Близ этого временного жилища находится и его вечный приют. Тело царя, как и прах его предшественников, упокоилось в Петропавловском соборе, в стенах крепости. Этот собор, чей золоченый шпиль так надменно высится в небе, сам по себе мал, безвкусен и неуклюж; драгоценная усыпальница – единственное, что в нем примечательно. Гробница Петра размещается у правого бокового входа, со свода над нею свисают более семисот знамен, взятых в боях с турками, шведами и персами.
По Тучкову мосту я выехал на Васильевский остров. Главные достопримечательности этого квартала – Биржа и Академии. Я прошелся перед этими зданиями, по Исаакиевскому мосту достиг Преображенской улицы и вскоре оказался на Фонтанке, чтобы по набережной подъехать к католическому храму, где перед алтарем на хорах, прямо посередине, увидел могилу генерала Моро.
Я повидал Казанский собор, ведь для Петербурга он значит то же, что для Парижа Нотр Дам. Я прошел под его двойной колоннадой, выстроенной по образцу той, что украшает собор святого Петра в Риме. Здесь снаружи кирпич и штукатурка, а внутри – бронза, мрамор и гранит: облицовка дверей бронзовая или из кованого серебра, пол выложен яшмовой плиткой, стены – мрамором.
Осмотрев в один день столько достопримечательностей, я приказал отвезти меня к знаменитой мадам Ксавье, намереваясь передать письмо своей прекрасной соотечественнице. Однако выяснилось, что она вот уже полгода там не живет. Ее бывшая хозяйка с весьма чопорным видом сообщила мне, что она поселилась на Мойке, при магазине Оржело.

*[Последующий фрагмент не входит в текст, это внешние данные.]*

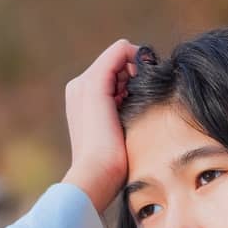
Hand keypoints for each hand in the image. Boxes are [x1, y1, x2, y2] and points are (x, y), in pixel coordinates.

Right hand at [61, 37, 142, 215]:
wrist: (95, 177)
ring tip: (144, 96)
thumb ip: (125, 116)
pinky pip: (121, 50)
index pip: (113, 74)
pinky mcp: (95, 82)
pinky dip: (138, 59)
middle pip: (117, 62)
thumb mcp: (119, 136)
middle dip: (137, 73)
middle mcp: (79, 87)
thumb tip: (146, 105)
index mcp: (82, 101)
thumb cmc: (110, 167)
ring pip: (121, 55)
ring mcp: (84, 83)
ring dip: (139, 68)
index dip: (133, 80)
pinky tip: (146, 82)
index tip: (146, 97)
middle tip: (147, 97)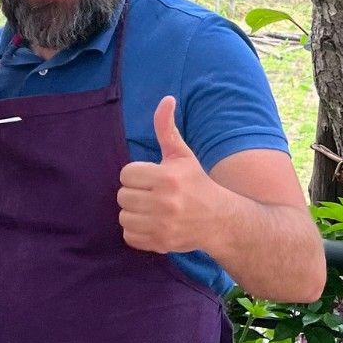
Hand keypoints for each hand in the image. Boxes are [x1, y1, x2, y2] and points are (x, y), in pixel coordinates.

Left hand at [117, 96, 217, 254]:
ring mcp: (163, 225)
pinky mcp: (160, 242)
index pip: (127, 174)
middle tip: (152, 195)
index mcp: (168, 177)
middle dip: (135, 194)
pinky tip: (151, 224)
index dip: (137, 175)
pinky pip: (129, 236)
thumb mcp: (182, 155)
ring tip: (150, 209)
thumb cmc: (196, 183)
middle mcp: (165, 202)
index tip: (151, 178)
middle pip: (123, 196)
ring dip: (134, 213)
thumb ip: (167, 128)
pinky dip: (136, 231)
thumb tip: (166, 99)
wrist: (219, 219)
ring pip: (123, 216)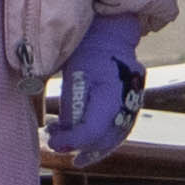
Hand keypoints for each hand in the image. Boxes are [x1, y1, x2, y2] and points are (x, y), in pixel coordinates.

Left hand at [47, 14, 146, 165]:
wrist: (109, 36)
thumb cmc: (87, 53)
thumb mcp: (72, 79)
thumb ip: (69, 110)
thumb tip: (59, 136)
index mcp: (111, 94)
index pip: (91, 130)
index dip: (70, 140)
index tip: (51, 138)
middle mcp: (126, 103)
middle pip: (103, 140)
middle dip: (76, 146)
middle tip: (53, 140)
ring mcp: (133, 106)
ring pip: (113, 139)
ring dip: (88, 147)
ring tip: (64, 143)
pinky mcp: (132, 107)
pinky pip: (118, 131)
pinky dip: (100, 140)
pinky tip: (82, 143)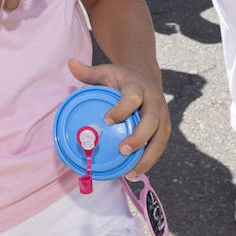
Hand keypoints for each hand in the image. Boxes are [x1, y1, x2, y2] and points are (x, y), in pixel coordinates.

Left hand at [68, 58, 169, 177]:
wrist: (146, 75)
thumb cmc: (122, 77)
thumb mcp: (106, 71)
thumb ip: (89, 72)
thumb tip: (70, 63)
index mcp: (138, 86)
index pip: (133, 97)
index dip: (122, 109)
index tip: (107, 120)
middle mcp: (154, 101)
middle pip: (151, 121)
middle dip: (139, 137)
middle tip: (123, 150)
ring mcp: (163, 116)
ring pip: (160, 138)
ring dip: (147, 156)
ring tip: (131, 172)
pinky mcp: (165, 128)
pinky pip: (159, 146)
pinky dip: (149, 160)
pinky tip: (135, 172)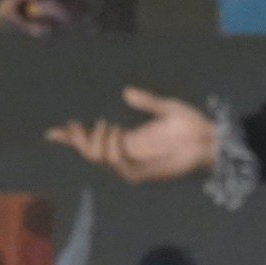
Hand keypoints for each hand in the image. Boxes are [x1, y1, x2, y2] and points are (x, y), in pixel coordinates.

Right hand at [45, 87, 216, 182]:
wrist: (213, 140)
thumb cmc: (193, 125)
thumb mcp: (166, 108)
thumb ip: (146, 101)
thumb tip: (126, 92)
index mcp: (129, 141)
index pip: (95, 142)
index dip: (73, 138)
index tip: (53, 131)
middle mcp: (129, 154)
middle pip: (91, 153)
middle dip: (79, 139)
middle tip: (80, 124)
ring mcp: (137, 164)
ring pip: (102, 159)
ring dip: (98, 142)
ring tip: (107, 125)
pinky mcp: (147, 172)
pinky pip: (121, 166)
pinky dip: (113, 152)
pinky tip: (116, 136)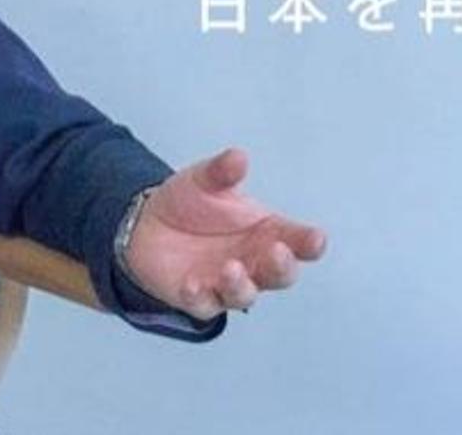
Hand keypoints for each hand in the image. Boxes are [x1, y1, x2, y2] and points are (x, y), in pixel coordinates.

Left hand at [122, 147, 326, 319]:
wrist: (144, 224)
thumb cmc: (187, 202)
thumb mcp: (203, 179)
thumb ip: (222, 171)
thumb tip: (238, 157)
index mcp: (266, 230)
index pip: (297, 239)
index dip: (309, 242)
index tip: (316, 239)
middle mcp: (253, 260)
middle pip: (280, 274)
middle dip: (282, 267)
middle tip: (276, 252)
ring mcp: (227, 283)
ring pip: (245, 295)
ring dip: (241, 285)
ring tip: (229, 268)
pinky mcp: (198, 298)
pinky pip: (204, 305)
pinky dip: (200, 297)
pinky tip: (192, 283)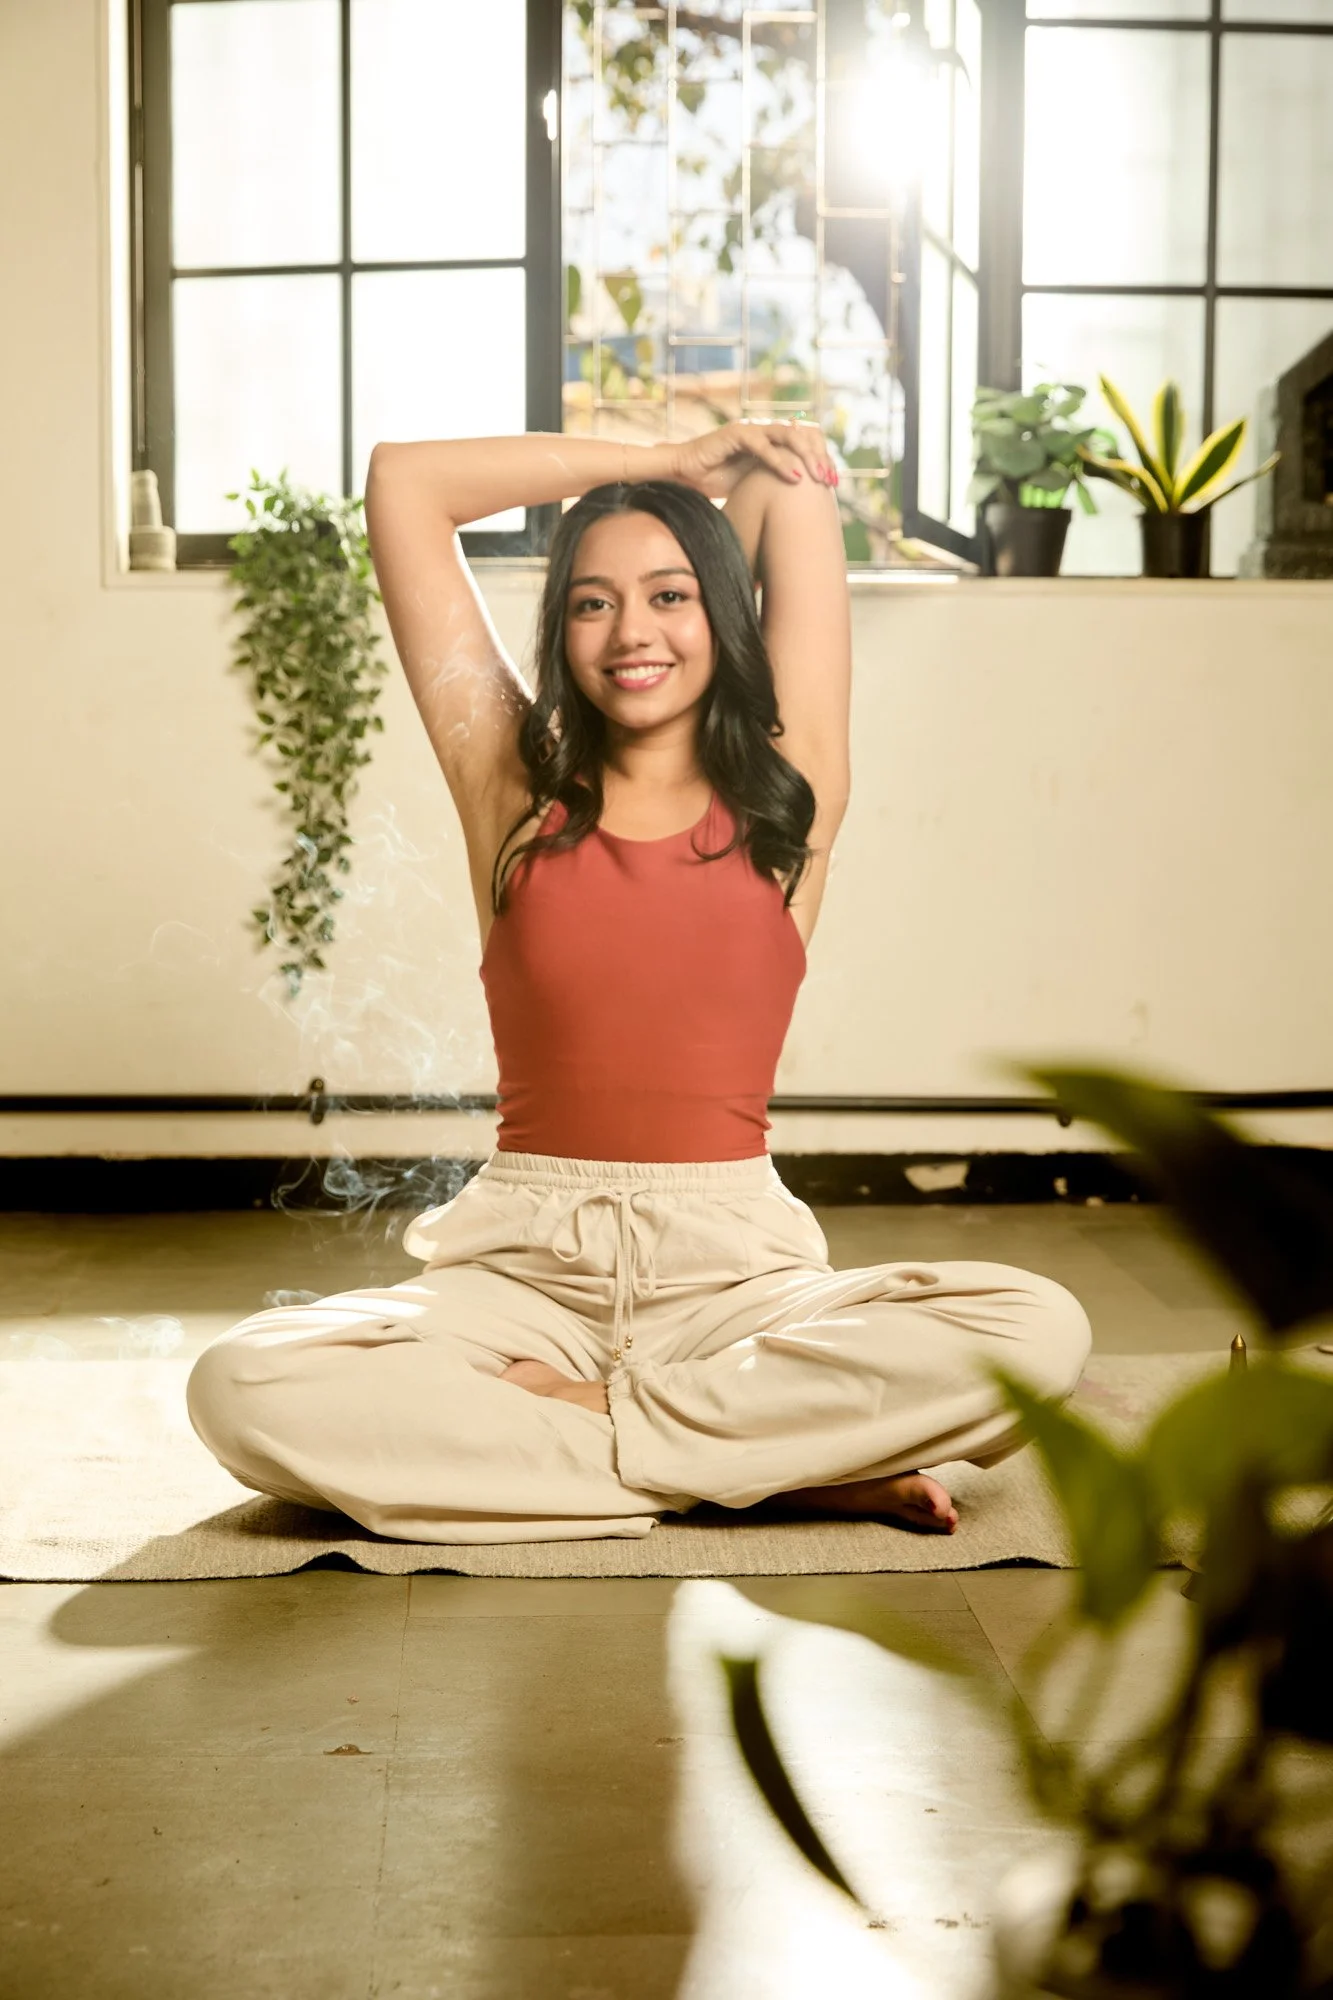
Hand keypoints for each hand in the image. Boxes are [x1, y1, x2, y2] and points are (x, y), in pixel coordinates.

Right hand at [659, 419, 839, 499]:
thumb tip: (801, 505)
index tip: (834, 483)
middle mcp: (766, 430)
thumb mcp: (754, 484)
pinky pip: (763, 446)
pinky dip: (780, 462)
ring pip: (789, 437)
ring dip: (807, 457)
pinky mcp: (737, 434)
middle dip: (821, 458)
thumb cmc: (716, 480)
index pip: (808, 441)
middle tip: (831, 481)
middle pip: (805, 435)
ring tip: (818, 478)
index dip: (823, 459)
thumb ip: (776, 483)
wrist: (685, 473)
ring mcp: (752, 429)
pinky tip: (795, 479)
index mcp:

Найти его не составляло труда: Оржело так же известен в Петербурге, как какая-нибудь респектабельная модная лавка в Париже.
Через десять минут я уже стоял перед указанным домом. Поскольку я рассчитывал поужинать в ресторане напротив, владелец которого, судя по фамилии, был моим соотечественником, я отослал дрожки и, войдя в магазин, спросил, могу ли я видеть мадемуазель Луизу Дюпюи.
Одна из девиц осведомилась, интересует ли меня приобретение товаров или я прибыл по личному делу. Я ответил, что дело именно личное.
Барышня тотчас встала и повела меня в апартаменты той, кого я искал.
IV
Я вошел в маленький будуар, где все стены были обиты восточными тканями. Моя прелестная соотечественница была там: она полулежа читала роман. Увидев меня, она встала, а при первых же произнесенных мною словах воскликнула:
– Ах! Вы француз!
Я извинился, что некстати потревожил ее в час дневного отдыха, но как путешественнику, приехавшему только вчера, мне еще позволительно не знать всех местных обычаев. Затем я вручил ей письмо.
– Это от моей сестры! – вскричала она. – Милая Роза! Как же я рада получить от нее весточку! Вы ведь знакомы с ней, да? Она все такая же хорошенькая и веселая?
– Что хорошенькая, могу поручиться, надеюсь, что и веселая, но я видел ее всего один раз, письмо мне передал один из моих друзей.